Support for cannabis legalisation grows when people know more about the proposed legislation, new survey results suggest.
The survey, commissioned by the Helen Clark Foundation, asked 1000 adults how they'd vote in September's referendum based on what they already knew.
The result was neck and neck - 46 percent for the legalisation, 44 percent against, and 10 percent undecided.
When told more about the proposed rules around things like sale and age restrictions, support grew to 50 percent, opposition decreased to 42 percent, and fewer people 8 percent were undecided.
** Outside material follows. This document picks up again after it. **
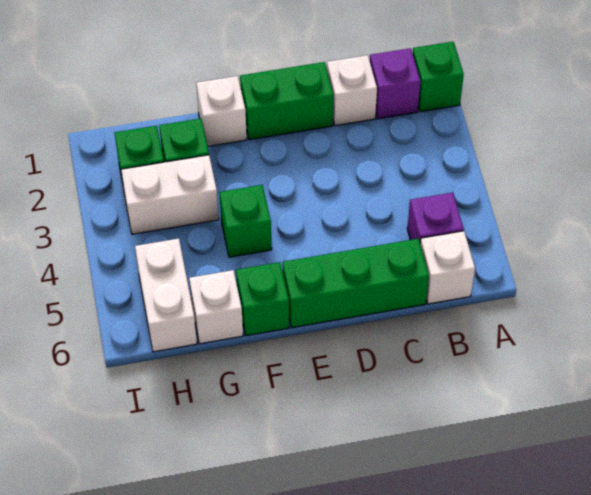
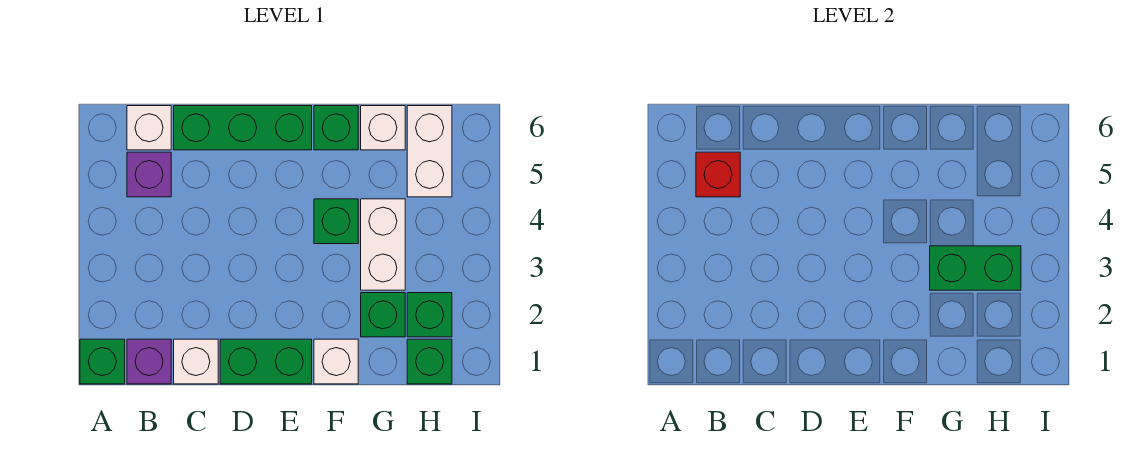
none -> red 1x1 brick [696,152,740,197]
white 1x2 brick [121,155,219,234] -> white 1x2 brick turned to [361,199,405,290]
none -> green 1x2 brick [930,246,1021,290]
none -> green 1x1 brick [407,339,452,384]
The foundation's Holly Walker says the results demonstrate the need for accurate information.
"When people learn about these proposed restrictions, they are more likely to support a law change,"
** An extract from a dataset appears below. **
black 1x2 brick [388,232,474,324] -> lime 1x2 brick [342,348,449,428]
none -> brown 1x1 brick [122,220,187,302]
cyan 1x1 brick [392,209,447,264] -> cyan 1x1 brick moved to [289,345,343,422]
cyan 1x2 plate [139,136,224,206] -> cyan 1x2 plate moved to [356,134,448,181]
New Zealand Drug Foundation saw similar results in research commissioned in November last year.
"When initially asked how they would vote, participants were evenly split, with around 14 percent undecided. Once the participants were given more information on the legislation, we saw stronger support for a yes vote," the Drug Foundation's chief executive, Ross Bell, said.
Over the past two months, the proportion of undecided voters has dropped, following the release of the draft Cannabis Legalisation and Control Bill in December.
In both recent Newshub Reid Research and 1 News Colmar Brunton polls, 39 per cent of respondents supported legalisation.
Forty-eight percent of people in the Reid Research poll wanted it to remain illegal, with just under 12 percent undecided.
The "no" vote was stronger in the Colmar Brunton poll, with 51 percent saying it should remain illegal. Nine percent were undecided and 1 percent said they wouldn't vote.
This was up from a November/December Colmar Brunton poll which saw 49 percent against legalisation and 43 per cent for it.
The draft legislation includes an age limit of 20, redistribution of tax into harm reduction, health and education programmes, a ban on all marketing and advertising of cannabis products, strict controls on the potency of cannabis, and other restrictions.
"Over the last three months we have been approached by many New Zealanders saying this issue is worthy of their attention and they want more information," Ross Bell said.
"There is evidence from other jurisdictions that if we are going to have this conversation, then people need good, accurate information," he said.
Results from a New Zealand Medical Journal study out today, found that fewer Year 10 students are trying cannabis.